#### [Short problem a]
In the film exhibit below, how many volunteers did the trial in The Experiment seek?

#### [Text provided]
☆ ☆ ☆ ☆ ☆
Religion in Film: Film Exhibit

The Experiment vs. The Wave
Can a higher power change your moral values?

Watch the above video to see a series of clips from these two movies to make some comparisons.

The Experiment is a 2010 film based on a real psychological experiment conducted in the United States. The experimental trial sought 26 volunteers to simulate the conditions of a penitentiary; some portraying guards and some prisoners. The subjects were told that the experiment was based solely on observing the habits of these two very different groups of people. In reality, the purpose was to see how these particular circumstances might change or affect the subjects. The psychologists in charge of the experiment give some basic guidelines and tell the subjects that if any violence occurs, a red light will flash, announcing an early end to the experiment and a result of no payment to the volunteer subjects. Throughout the movie , both groups test the limits over and over and push further and further, simultaneously watching the red light for indication of whether they have gone too far. When the light never goes off, ordinary men are pushed beyond reason and begin to change their moral values.
The Wave is a 2008 film that is also based on a true story, but this one occurs in Germany. It takes place in a high school that is having week long project classes, each class addressing a different issue. The main character in the film, the teacher, is assigned to teach about autocracy, even though he personally is an anarchist. His post WWII generation students have many questions and doubts about the Nazi dictatorship, and don’t believe that it could occur in modern day Germany. In response, the teacher begins to experiment by slowly creating a group, then a community, then a dictatorship in his classroom. Although his only purpose was to use this real life example to answer their questions about how the Germans allowed Adolf Hitler to rise to power, the experiment gets out of hand and the students also act in a way that is contradictory to their pre-existing moral values.
☆ ☆ ☆ ☆ ☆
#### [Extracted entries]

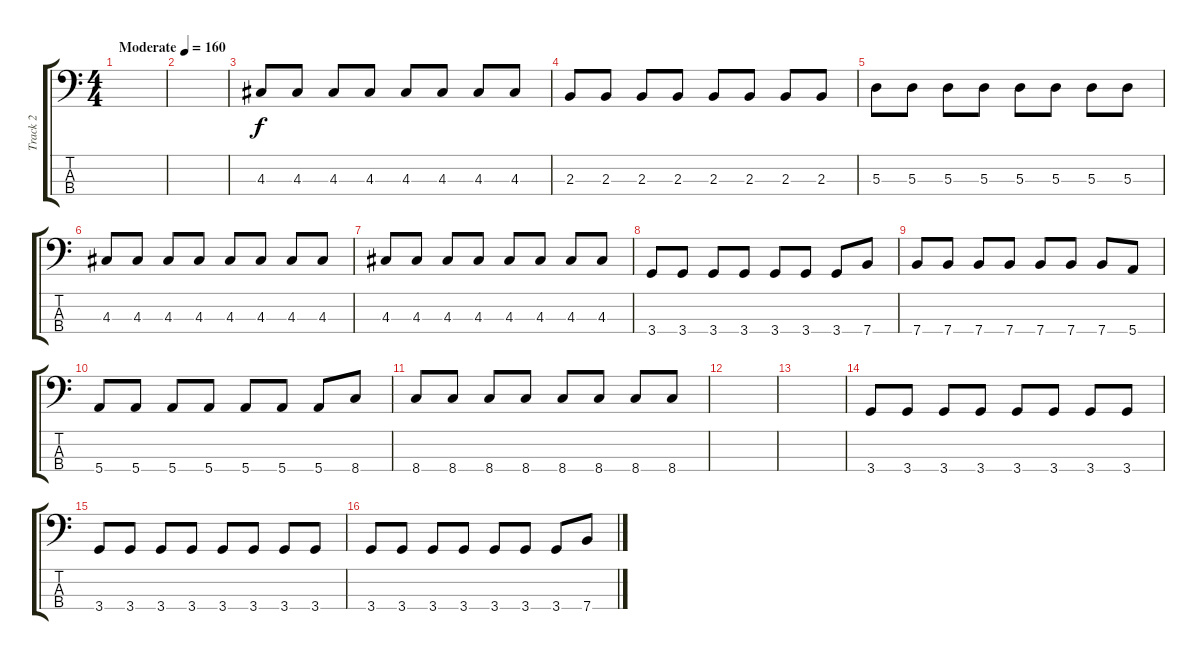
\track ("Track 2" "Track 2") {instrument electricbassfinger}
\staff {score tabs}
\tuning (G2 D2 A1 E1) {hide}
\ts (4 4)
\tempo (160 "Moderate")
\clef f4
\ks c
|
|
4.3.8 4.3.8 4.3.8 4.3.8 4.3.8 4.3.8 4.3.8 4.3.8 |
2.3.8 2.3.8 2.3.8 2.3.8 2.3.8 2.3.8 2.3.8 2.3.8 |
5.3.8 5.3.8 5.3.8 5.3.8 5.3.8 5.3.8 5.3.8 5.3.8 |
4.3.8 4.3.8 4.3.8 4.3.8 4.3.8 4.3.8 4.3.8 4.3.8 |
4.3.8 4.3.8 4.3.8 4.3.8 4.3.8 4.3.8 4.3.8 4.3.8 |
3.4.8 3.4.8 3.4.8 3.4.8 3.4.8 3.4.8 3.4.8 7.4.8 |
7.4.8 7.4.8 7.4.8 7.4.8 7.4.8 7.4.8 7.4.8 5.4.8 |
5.4.8 5.4.8 5.4.8 5.4.8 5.4.8 5.4.8 5.4.8 8.4.8 |
8.4.8 8.4.8 8.4.8 8.4.8 8.4.8 8.4.8 8.4.8 8.4.8 |
|
|
3.4.8 3.4.8 3.4.8 3.4.8 3.4.8 3.4.8 3.4.8 3.4.8 |
3.4.8 3.4.8 3.4.8 3.4.8 3.4.8 3.4.8 3.4.8 3.4.8 |
3.4.8 3.4.8 3.4.8 3.4.8 3.4.8 3.4.8 3.4.8 7.4.8
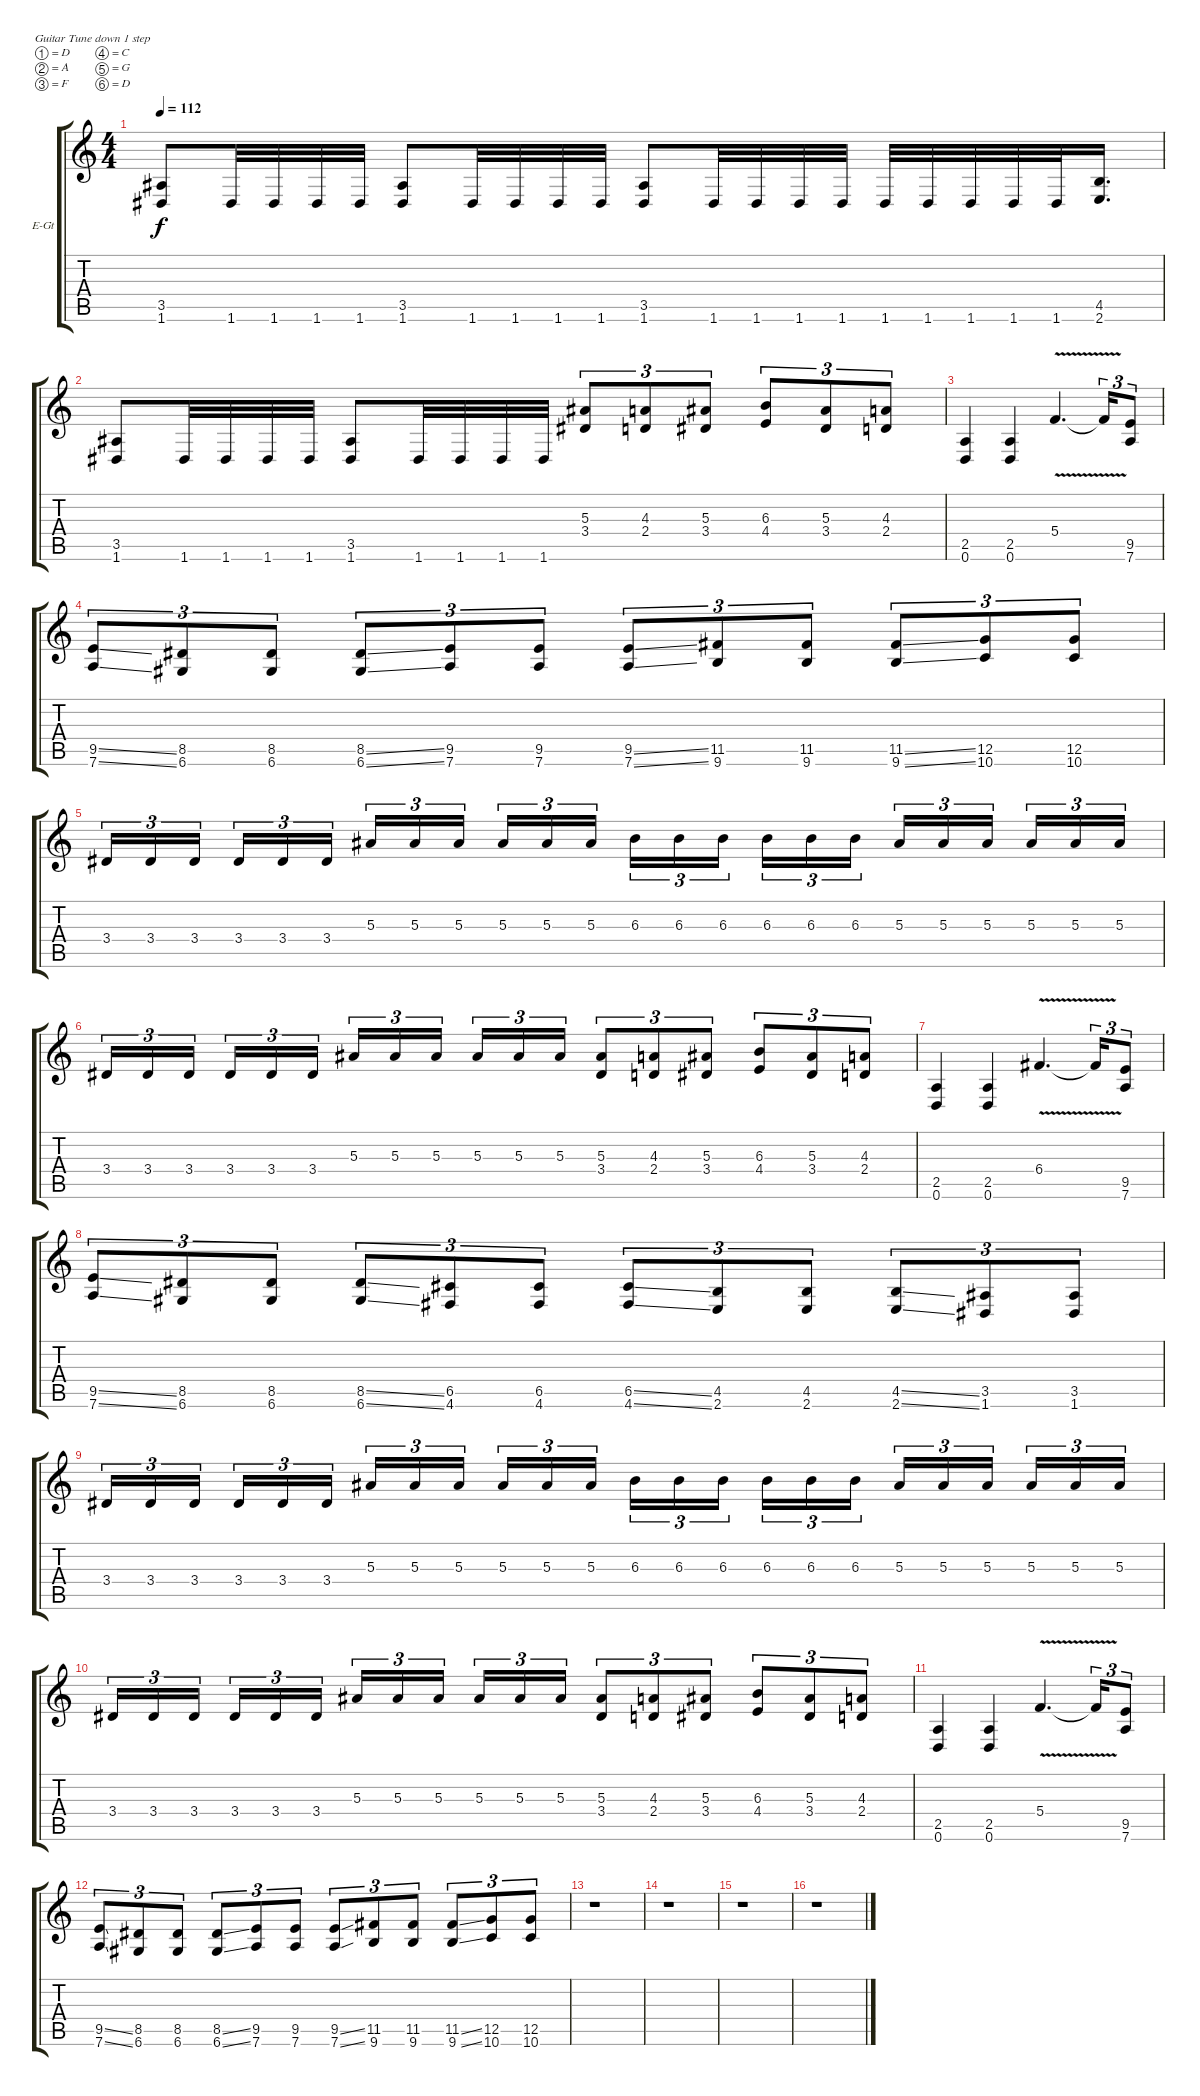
☆ ☆ ☆ ☆ ☆
#### [Short problem b]
Give all the rows again with "Moderate" replaced by "Brisk", changing nothing else. Leave the pictures out of your answer.

#### [Full solution a]
26 volunteers

#### [Full solution b]
\track ("Track 2" "Track 2") {instrument electricbassfinger}
\staff {score tabs}
\tuning (G2 D2 A1 E1) {hide}
\ts (4 4)
\tempo (160 "Brisk")
\clef f4
\ks c
|
|
4.3.8 4.3.8 4.3.8 4.3.8 4.3.8 4.3.8 4.3.8 4.3.8 |
2.3.8 2.3.8 2.3.8 2.3.8 2.3.8 2.3.8 2.3.8 2.3.8 |
5.3.8 5.3.8 5.3.8 5.3.8 5.3.8 5.3.8 5.3.8 5.3.8 |
4.3.8 4.3.8 4.3.8 4.3.8 4.3.8 4.3.8 4.3.8 4.3.8 |
4.3.8 4.3.8 4.3.8 4.3.8 4.3.8 4.3.8 4.3.8 4.3.8 |
3.4.8 3.4.8 3.4.8 3.4.8 3.4.8 3.4.8 3.4.8 7.4.8 |
7.4.8 7.4.8 7.4.8 7.4.8 7.4.8 7.4.8 7.4.8 5.4.8 |
5.4.8 5.4.8 5.4.8 5.4.8 5.4.8 5.4.8 5.4.8 8.4.8 |
8.4.8 8.4.8 8.4.8 8.4.8 8.4.8 8.4.8 8.4.8 8.4.8 |
|
|
3.4.8 3.4.8 3.4.8 3.4.8 3.4.8 3.4.8 3.4.8 3.4.8 |
3.4.8 3.4.8 3.4.8 3.4.8 3.4.8 3.4.8 3.4.8 3.4.8 |
3.4.8 3.4.8 3.4.8 3.4.8 3.4.8 3.4.8 3.4.8 7.4.8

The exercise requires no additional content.